- _About this exercise_
Exactly and only the lines from the one containing "thumb mcp: (128, 120)" through the close of the entries below are to be set down.
:::
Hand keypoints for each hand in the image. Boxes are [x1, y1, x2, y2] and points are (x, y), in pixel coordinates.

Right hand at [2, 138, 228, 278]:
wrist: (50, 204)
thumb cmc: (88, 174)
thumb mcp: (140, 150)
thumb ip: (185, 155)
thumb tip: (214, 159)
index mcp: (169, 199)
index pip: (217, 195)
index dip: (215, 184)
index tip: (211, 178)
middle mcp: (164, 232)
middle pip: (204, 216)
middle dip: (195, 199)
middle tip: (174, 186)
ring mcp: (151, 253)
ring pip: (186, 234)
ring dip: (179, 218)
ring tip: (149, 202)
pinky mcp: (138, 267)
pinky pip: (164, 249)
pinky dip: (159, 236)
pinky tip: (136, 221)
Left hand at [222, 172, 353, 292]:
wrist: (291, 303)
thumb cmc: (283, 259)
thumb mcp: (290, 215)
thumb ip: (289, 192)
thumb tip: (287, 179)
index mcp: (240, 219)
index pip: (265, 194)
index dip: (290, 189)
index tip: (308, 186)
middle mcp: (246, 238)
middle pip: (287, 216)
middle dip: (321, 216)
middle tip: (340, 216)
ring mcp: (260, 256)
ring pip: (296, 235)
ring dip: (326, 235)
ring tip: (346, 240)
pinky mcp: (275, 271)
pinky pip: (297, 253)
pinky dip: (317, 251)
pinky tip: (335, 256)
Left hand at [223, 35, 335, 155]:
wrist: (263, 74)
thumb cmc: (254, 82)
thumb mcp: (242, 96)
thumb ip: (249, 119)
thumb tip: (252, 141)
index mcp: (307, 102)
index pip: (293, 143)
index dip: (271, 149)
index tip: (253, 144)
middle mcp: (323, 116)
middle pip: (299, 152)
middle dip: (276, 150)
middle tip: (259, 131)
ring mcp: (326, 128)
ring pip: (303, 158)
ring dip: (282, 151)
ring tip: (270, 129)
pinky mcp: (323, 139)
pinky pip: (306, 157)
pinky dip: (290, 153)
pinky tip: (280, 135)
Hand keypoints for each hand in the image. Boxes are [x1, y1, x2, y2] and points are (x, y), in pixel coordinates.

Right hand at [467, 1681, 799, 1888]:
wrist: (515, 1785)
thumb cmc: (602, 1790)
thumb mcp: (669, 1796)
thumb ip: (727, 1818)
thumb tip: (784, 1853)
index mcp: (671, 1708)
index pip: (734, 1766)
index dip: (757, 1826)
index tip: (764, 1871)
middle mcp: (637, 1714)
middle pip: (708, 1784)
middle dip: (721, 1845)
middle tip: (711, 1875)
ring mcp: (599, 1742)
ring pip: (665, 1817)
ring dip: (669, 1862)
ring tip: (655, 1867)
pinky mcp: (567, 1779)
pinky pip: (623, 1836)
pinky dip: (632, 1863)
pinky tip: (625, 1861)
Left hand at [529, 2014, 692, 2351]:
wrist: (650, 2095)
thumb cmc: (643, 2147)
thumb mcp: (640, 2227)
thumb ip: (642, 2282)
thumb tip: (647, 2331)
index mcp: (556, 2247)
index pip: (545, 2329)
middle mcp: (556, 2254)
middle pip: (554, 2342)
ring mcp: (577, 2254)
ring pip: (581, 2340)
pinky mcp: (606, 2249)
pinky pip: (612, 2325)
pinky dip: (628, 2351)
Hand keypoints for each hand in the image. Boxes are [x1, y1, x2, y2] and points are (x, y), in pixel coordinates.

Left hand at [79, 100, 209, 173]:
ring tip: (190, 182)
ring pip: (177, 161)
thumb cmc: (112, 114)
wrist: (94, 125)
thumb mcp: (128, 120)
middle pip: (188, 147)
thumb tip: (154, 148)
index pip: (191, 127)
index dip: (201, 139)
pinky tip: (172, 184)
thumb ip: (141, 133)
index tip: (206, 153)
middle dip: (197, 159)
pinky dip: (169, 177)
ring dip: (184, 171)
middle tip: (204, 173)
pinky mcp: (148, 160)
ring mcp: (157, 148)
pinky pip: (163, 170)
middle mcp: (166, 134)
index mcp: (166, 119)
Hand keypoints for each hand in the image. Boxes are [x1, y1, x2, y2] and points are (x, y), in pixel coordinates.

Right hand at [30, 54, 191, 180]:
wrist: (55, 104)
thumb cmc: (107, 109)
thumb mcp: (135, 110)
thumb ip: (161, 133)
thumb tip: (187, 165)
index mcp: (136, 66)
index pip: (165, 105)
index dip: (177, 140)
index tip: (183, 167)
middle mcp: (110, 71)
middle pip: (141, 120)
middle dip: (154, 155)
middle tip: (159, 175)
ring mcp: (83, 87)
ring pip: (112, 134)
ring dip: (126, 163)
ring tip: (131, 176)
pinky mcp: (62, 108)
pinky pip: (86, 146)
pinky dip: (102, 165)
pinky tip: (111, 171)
:::
- _Written response_
thumb mcp: (128, 120)
middle pip: (188, 147)
thumb tip: (154, 148)
index pip: (191, 127)
index dip: (201, 139)
pinky tip: (172, 184)
thumb ip: (141, 133)
index tip: (206, 153)
middle dip: (197, 159)
pinky dip: (169, 177)
ring dip: (184, 171)
middle tip: (204, 173)
pinky mcp: (148, 160)
ring mcp: (157, 148)
pinky pip: (163, 170)
middle mcp: (166, 134)
index mcp: (166, 119)
Hand keypoints for each hand in the image. Boxes are [x1, y1, x2, y2] and points are (x, y), in pixel coordinates.

Right hand at [30, 54, 191, 180]:
wrist: (55, 104)
thumb cmc: (107, 109)
thumb mcp: (135, 110)
thumb ip: (161, 133)
thumb tip: (187, 165)
index mcp: (136, 66)
index pip: (165, 105)
index dip: (177, 140)
index tip: (183, 167)
middle mcp: (110, 71)
middle pip: (141, 120)
middle dip: (154, 155)
middle tip: (159, 175)
ring mcp: (83, 87)
ring pip: (112, 134)
ring dip: (126, 163)
ring tip: (131, 176)
pinky mcp: (62, 108)
pinky pip: (86, 146)
pinky dip: (102, 165)
pinky tip: (111, 171)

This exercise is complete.